The task: The answer must be an exact copy of the lines from the one with "can choose the" through the final line below, with no pictures and nothing else.

Saved entries:
----------

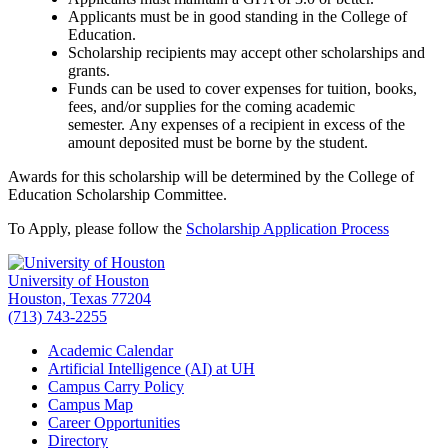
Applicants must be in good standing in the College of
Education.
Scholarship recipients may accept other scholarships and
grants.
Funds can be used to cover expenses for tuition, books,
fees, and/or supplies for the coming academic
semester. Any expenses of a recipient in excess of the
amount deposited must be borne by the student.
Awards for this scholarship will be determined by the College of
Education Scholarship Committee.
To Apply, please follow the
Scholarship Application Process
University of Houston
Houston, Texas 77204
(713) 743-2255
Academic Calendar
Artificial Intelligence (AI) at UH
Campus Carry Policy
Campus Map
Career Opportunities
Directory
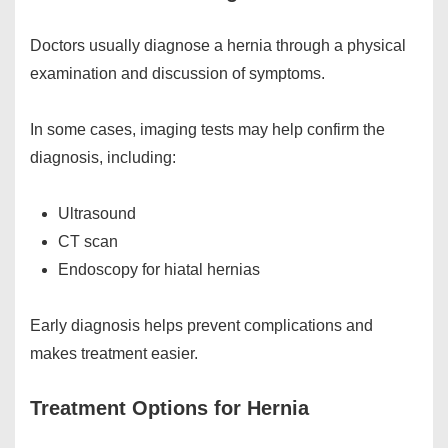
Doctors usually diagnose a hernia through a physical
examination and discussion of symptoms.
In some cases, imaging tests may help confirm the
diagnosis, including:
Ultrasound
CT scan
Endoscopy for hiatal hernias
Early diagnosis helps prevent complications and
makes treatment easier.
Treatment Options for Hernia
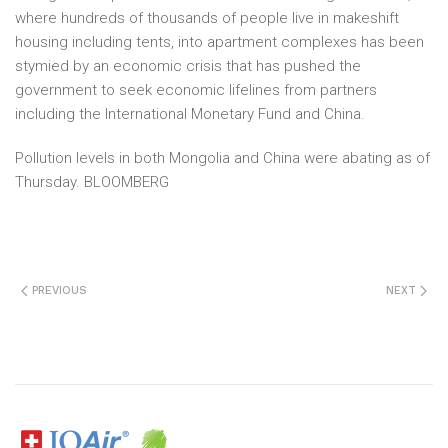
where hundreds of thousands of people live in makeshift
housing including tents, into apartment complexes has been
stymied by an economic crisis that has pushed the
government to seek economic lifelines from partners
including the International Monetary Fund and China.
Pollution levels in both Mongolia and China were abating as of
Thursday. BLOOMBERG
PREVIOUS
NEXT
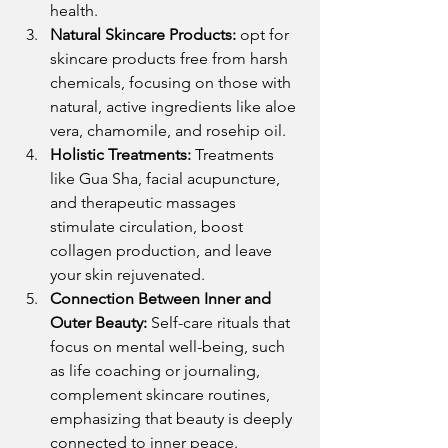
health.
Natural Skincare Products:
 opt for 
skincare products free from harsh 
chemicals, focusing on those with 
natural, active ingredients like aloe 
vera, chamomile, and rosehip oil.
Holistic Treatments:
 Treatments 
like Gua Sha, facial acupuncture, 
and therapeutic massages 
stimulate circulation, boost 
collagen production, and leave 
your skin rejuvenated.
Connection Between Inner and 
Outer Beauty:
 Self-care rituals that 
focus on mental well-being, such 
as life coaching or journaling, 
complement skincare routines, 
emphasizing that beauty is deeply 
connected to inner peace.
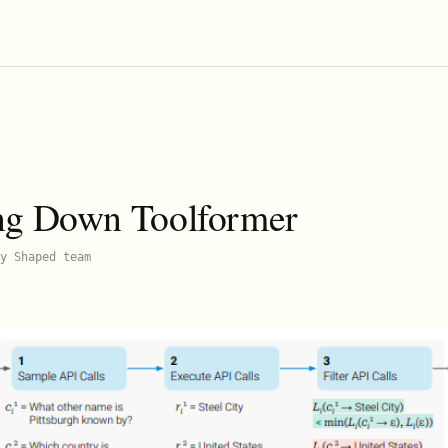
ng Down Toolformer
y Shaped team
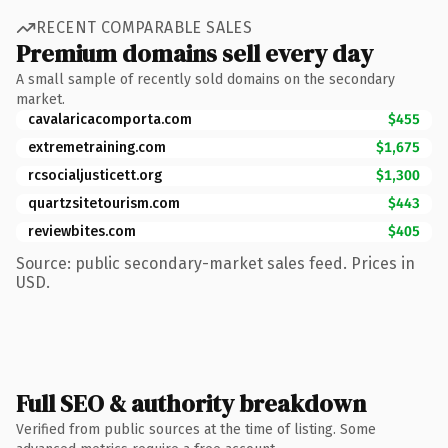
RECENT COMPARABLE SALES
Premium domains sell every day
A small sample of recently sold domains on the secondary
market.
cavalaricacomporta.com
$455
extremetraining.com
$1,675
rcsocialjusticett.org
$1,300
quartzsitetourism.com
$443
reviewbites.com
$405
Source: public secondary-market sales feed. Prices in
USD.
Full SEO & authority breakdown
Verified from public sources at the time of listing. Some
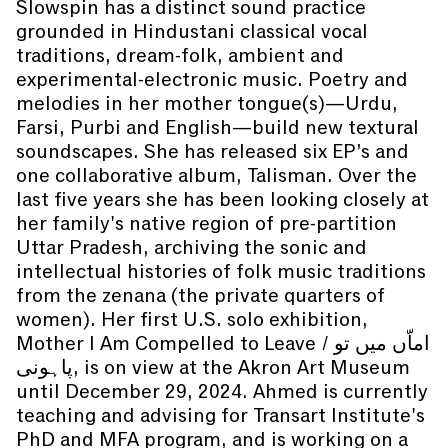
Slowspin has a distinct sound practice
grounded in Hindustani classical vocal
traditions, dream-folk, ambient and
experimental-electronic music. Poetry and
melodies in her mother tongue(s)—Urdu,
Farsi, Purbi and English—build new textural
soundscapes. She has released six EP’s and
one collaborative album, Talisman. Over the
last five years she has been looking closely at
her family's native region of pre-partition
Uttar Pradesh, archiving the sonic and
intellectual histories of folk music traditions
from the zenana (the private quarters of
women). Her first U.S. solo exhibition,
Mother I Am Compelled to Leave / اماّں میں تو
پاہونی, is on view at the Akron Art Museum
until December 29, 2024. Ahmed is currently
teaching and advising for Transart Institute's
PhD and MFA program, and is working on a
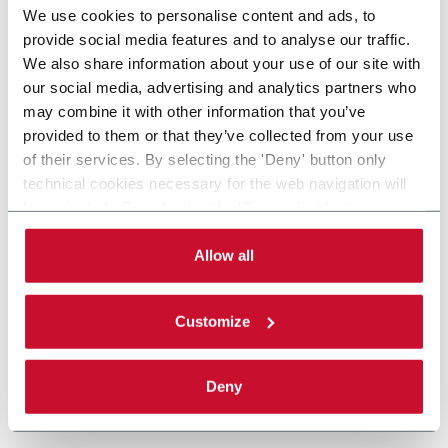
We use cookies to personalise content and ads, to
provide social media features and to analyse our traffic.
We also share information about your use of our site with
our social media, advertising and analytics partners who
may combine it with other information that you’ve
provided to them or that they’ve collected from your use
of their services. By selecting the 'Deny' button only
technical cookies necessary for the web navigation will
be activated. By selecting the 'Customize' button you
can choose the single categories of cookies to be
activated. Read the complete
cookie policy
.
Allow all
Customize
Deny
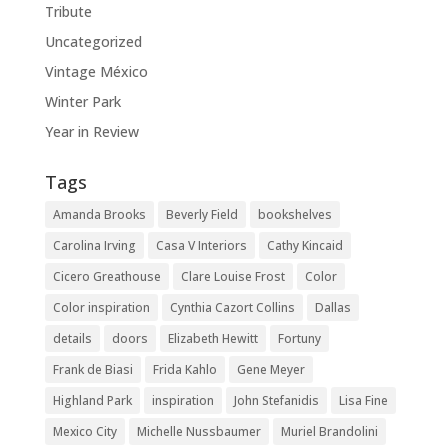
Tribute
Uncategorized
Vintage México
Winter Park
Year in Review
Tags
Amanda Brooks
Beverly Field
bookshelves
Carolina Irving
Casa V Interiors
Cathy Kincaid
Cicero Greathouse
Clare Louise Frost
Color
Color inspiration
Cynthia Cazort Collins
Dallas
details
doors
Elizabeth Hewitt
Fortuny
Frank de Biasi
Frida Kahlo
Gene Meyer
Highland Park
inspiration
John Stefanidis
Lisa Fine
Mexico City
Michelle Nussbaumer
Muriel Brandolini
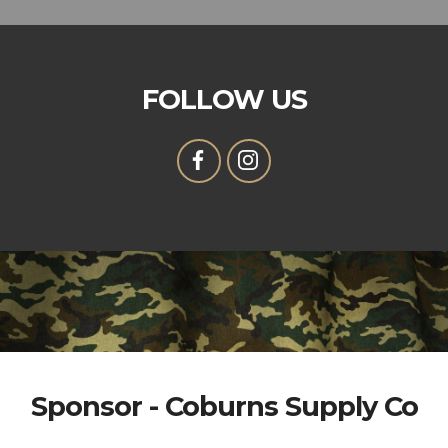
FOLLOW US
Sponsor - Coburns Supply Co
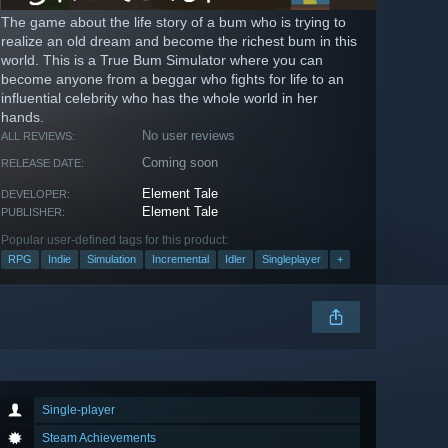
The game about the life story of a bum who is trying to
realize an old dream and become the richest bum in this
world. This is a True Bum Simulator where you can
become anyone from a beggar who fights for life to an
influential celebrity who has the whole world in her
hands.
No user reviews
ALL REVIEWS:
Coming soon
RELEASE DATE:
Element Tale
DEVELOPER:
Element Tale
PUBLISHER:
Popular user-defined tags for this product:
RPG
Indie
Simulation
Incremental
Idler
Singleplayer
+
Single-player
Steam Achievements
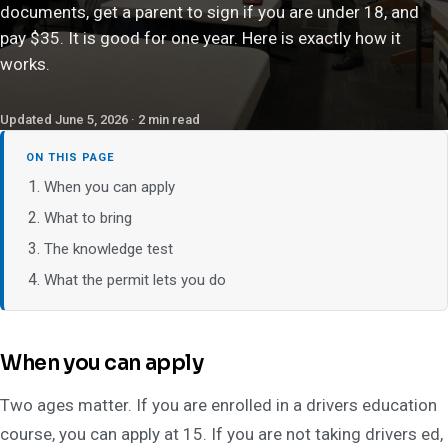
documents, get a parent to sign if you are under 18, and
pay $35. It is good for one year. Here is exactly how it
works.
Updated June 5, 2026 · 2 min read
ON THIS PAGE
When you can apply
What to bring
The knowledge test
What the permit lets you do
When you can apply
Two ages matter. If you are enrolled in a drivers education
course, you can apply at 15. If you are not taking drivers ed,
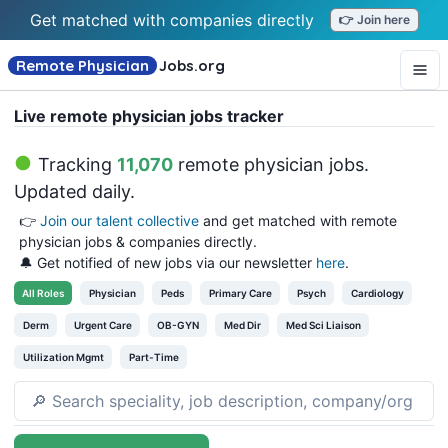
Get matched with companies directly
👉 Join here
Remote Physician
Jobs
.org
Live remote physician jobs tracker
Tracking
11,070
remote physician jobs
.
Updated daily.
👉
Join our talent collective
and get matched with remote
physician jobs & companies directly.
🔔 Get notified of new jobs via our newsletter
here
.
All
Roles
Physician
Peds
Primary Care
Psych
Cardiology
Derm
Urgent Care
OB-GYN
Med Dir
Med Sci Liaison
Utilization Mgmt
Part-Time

----------

Exercise result:
can choose the single categories of cookies to be
activated. Read the complete
cookie policy
.
Allow all
Customize
Deny
Tribute
Uncategorized
Vintage México
Winter Park
Year in Review
Tags
Amanda Brooks
Beverly Field
bookshelves
Carolina Irving
Casa V Interiors
Cathy Kincaid
Cicero Greathouse
Clare Louise Frost
Color
Color inspiration
Cynthia Cazort Collins
Dallas
details
doors
Elizabeth Hewitt
Fortuny
Frank de Biasi
Frida Kahlo
Gene Meyer
Highland Park
inspiration
John Stefanidis
Lisa Fine
Mexico City
Michelle Nussbaumer
Muriel Brandolini
FOLLOW US
Sponsor - Coburns Supply Co
The game about the life story of a bum who is trying to
realize an old dream and become the richest bum in this
world. This is a True Bum Simulator where you can
become anyone from a beggar who fights for life to an
influential celebrity who has the whole world in her
hands.
No user reviews
ALL REVIEWS:
Coming soon
RELEASE DATE:
Element Tale
DEVELOPER:
Element Tale
PUBLISHER:
Popular user-defined tags for this product:
RPG
Indie
Simulation
Incremental
Idler
Singleplayer
+
Single-player
Steam Achievements
documents, get a parent to sign if you are under 18, and
pay $35. It is good for one year. Here is exactly how it
works.
Updated June 5, 2026 · 2 min read
ON THIS PAGE
When you can apply
What to bring
The knowledge test
What the permit lets you do
When you can apply
Two ages matter. If you are enrolled in a drivers education
course, you can apply at 15. If you are not taking drivers ed,
Get matched with companies directly
👉 Join here
Remote Physician
Jobs
.org
Live remote physician jobs tracker
Tracking
11,070
remote physician jobs
.
Updated daily.
👉
Join our talent collective
and get matched with remote
physician jobs & companies directly.
🔔 Get notified of new jobs via our newsletter
here
.
All
Roles
Physician
Peds
Primary Care
Psych
Cardiology
Derm
Urgent Care
OB-GYN
Med Dir
Med Sci Liaison
Utilization Mgmt
Part-Time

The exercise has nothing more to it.